- **Source information**:
■ ■ ■ ■ ■ ■ ■

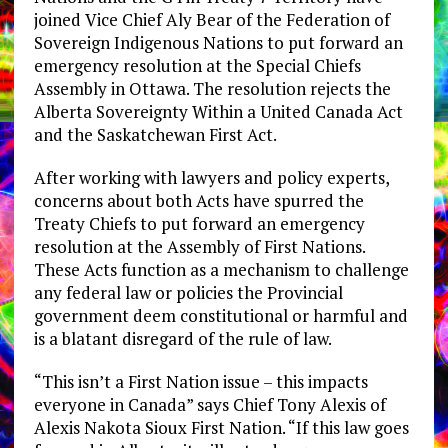
joined Vice Chief Aly Bear of the Federation of
Sovereign Indigenous Nations to put forward an
emergency resolution at the Special Chiefs
Assembly in Ottawa. The resolution rejects the
Alberta Sovereignty Within a United Canada Act
and the Saskatchewan First Act.
After working with lawyers and policy experts,
concerns about both Acts have spurred the
Treaty Chiefs to put forward an emergency
resolution at the Assembly of First Nations.
These Acts function as a mechanism to challenge
any federal law or policies the Provincial
government deem constitutional or harmful and
is a blatant disregard of the rule of law.
“This isn’t a First Nation issue – this impacts
everyone in Canada” says Chief Tony Alexis of
Alexis Nakota Sioux First Nation. “If this law goes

■ ■ ■ ■ ■ ■ ■

- **Exercise brief**: Beginning with the first line of the records and ending with the line that contains "any federal law or policies the Provincial", reproduce every line exactly, omitting pictures and adding nothing.

- **Solution to the problem**:
joined Vice Chief Aly Bear of the Federation of
Sovereign Indigenous Nations to put forward an
emergency resolution at the Special Chiefs
Assembly in Ottawa. The resolution rejects the
Alberta Sovereignty Within a United Canada Act
and the Saskatchewan First Act.
After working with lawyers and policy experts,
concerns about both Acts have spurred the
Treaty Chiefs to put forward an emergency
resolution at the Assembly of First Nations.
These Acts function as a mechanism to challenge
any federal law or policies the Provincial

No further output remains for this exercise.